Study paints detailed picture of forest canopy damage caused by ‘heat dome’

CORVALLIS, Ore. – A satellite imagery analysis shows that the 2021 “heat dome” scorched almost 5% of the forested area in western Oregon and western Washington, turning foliage in canopies from a healthy green to red or orange, sometimes within a matter of hours.

Damage to foliage leads to a range of problems for trees including reduced photosynthesis and increased vulnerability to pests and disease, scientists at Oregon State University say.

The study by researchers at OSU and the U.S. Forest Service identified 293,546 hectares of damaged forest, a total area of more than 1,000 square miles that’s nearly the size of Rhode Island. They took a deep dive into the affected areas to learn the factors that made some stands more vulnerable than others to the extreme heat event experienced by the Pacific Northwest in June 2021.

Over three days, the heat dome brought temperatures as high as 116 degrees Fahrenheit in Portland, 117 in Salem and 121 in Lytton, British Columbia, the highest temperature ever recorded in Canada. The coastal town of Quillayute, Washington, checked in at 110 – 45 degrees above its average high temperature for the day.

The forest analysis showed that sun exposure, microclimate and aspect – the direction a slope faces – were factors that made some areas more sensitive to the heat dome. Other factors were tree species, stand age, the timing and pattern of budburst – when dormant buds open and begin to grow – and the presence of foliar pathogens such as the fungus that causes Swiss needle cast in Douglas-fir trees.

“The extent of foliar mortality shown in this study, particularly in iconic, old-growth forests, suggests that longer-lasting or hotter heat waves in the future could lead to even more widespread impacts on invaluable Pacific Northwest forests,” said OSU College of Forestry doctoral graduate Adam Sibley.

The researchers found that culturally and economically significant species like western redcedar, western hemlock and Sitka spruce were disproportionately prone to heat damage, including in old-growth stands where they dominate the canopy. The scientists say the findings highlight the multifaceted challenges posed to forests by extreme heat waves, as well as the need to better understand their impact on forest ecosystems as the climate warms.
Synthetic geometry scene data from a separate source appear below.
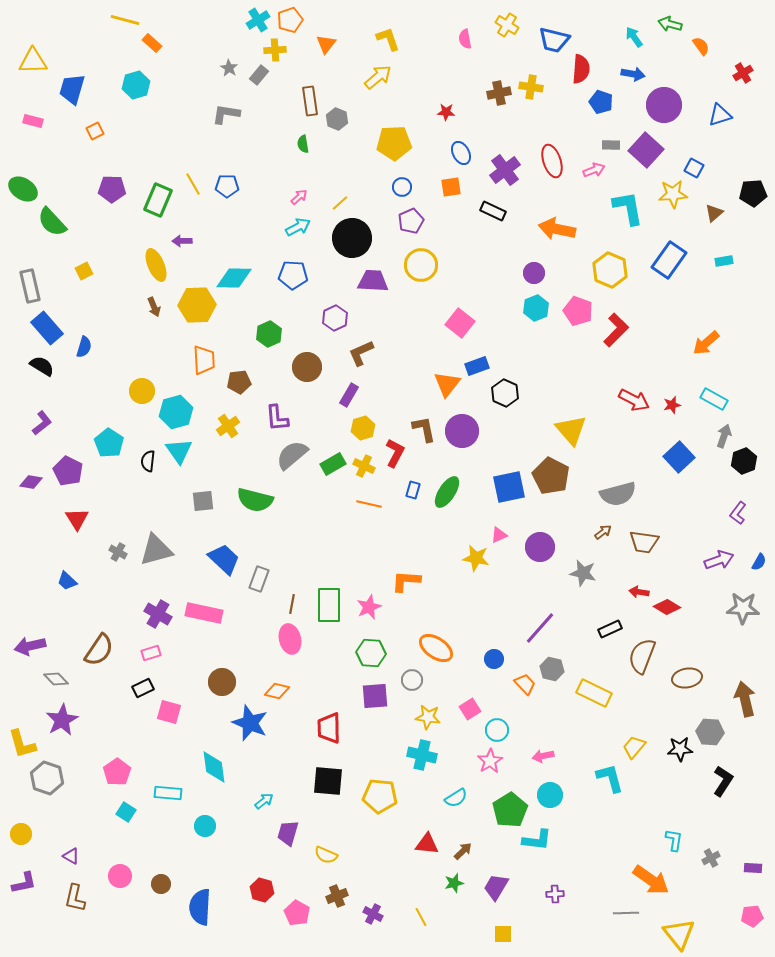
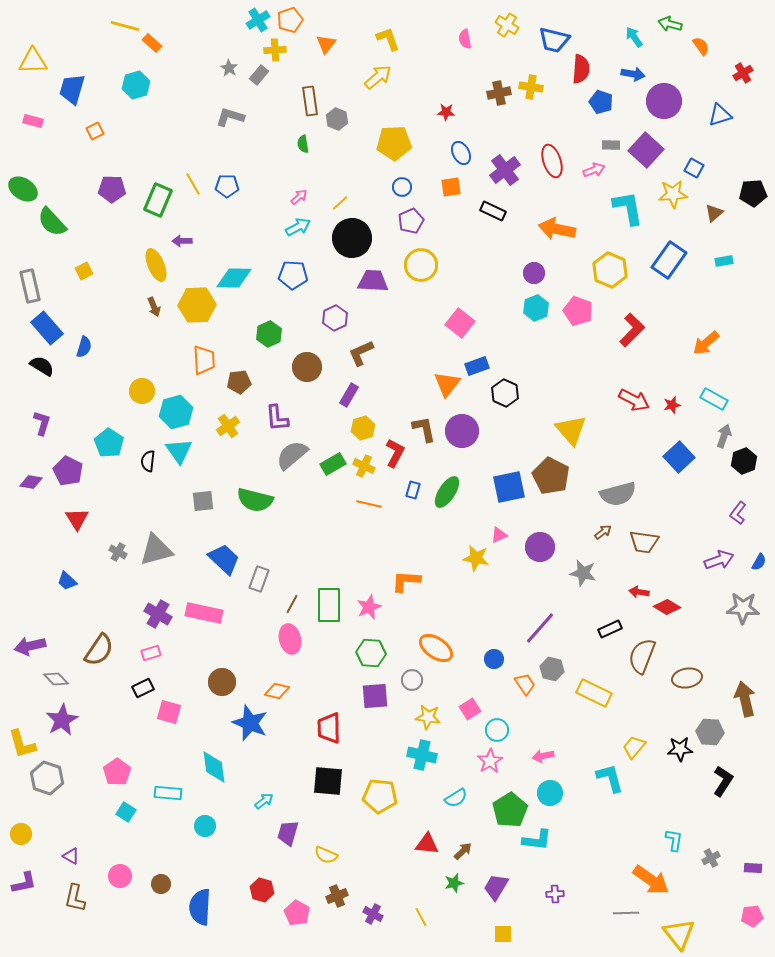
yellow line at (125, 20): moved 6 px down
purple circle at (664, 105): moved 4 px up
gray L-shape at (226, 114): moved 4 px right, 3 px down; rotated 8 degrees clockwise
red L-shape at (616, 330): moved 16 px right
purple L-shape at (42, 423): rotated 35 degrees counterclockwise
brown line at (292, 604): rotated 18 degrees clockwise
orange trapezoid at (525, 684): rotated 10 degrees clockwise
cyan circle at (550, 795): moved 2 px up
“The heat dome was an uncontrolled test of the thermal tolerance of trees in their native environments,” said Chris Still, a tree physiologist in the College of Forestry. “To our knowledge, there are no examples of heat wave-induced foliar death at this scale in the historical record. This study provides the first spatially comprehensive estimate of forest canopy damage from the heat dome and provides land managers with important information in advance of future extreme heat waves.”

The research revealed extensive foliar scorch on Washington’s Olympic Peninsula, home to Olympic National Park, recognized as both a World Heritage Site and an International Biosphere Reserve. Sixty-nine percent of the park’s forest is old growth dominated by western hemlock, western redcedar and Sitka spruce, among the species shown to be most sensitive.

“If heat waves increase in frequency and severity, we may see major changes in the composition of old-growth forests, as well as reduced productivity for plantation forests,” said Sibley, a former research associate at Oregon State and now a remote sensing scientist at Chloris Geospatial in Boston.

Also contributing to the study were the College of Forestry’s Matthew Gregory, David Shaw, Nina Ferrari, Alex Dye and Mark Schulze; David Rupp of the College of Earth, Ocean, and Atmospheric Sciences; and Chris Daly of the College of Engineering.

The National Science Foundation, the U.S. Geological Survey and the Forest Service’s Pacific Northwest Research Station funded this research, which was published in Global Change Biology.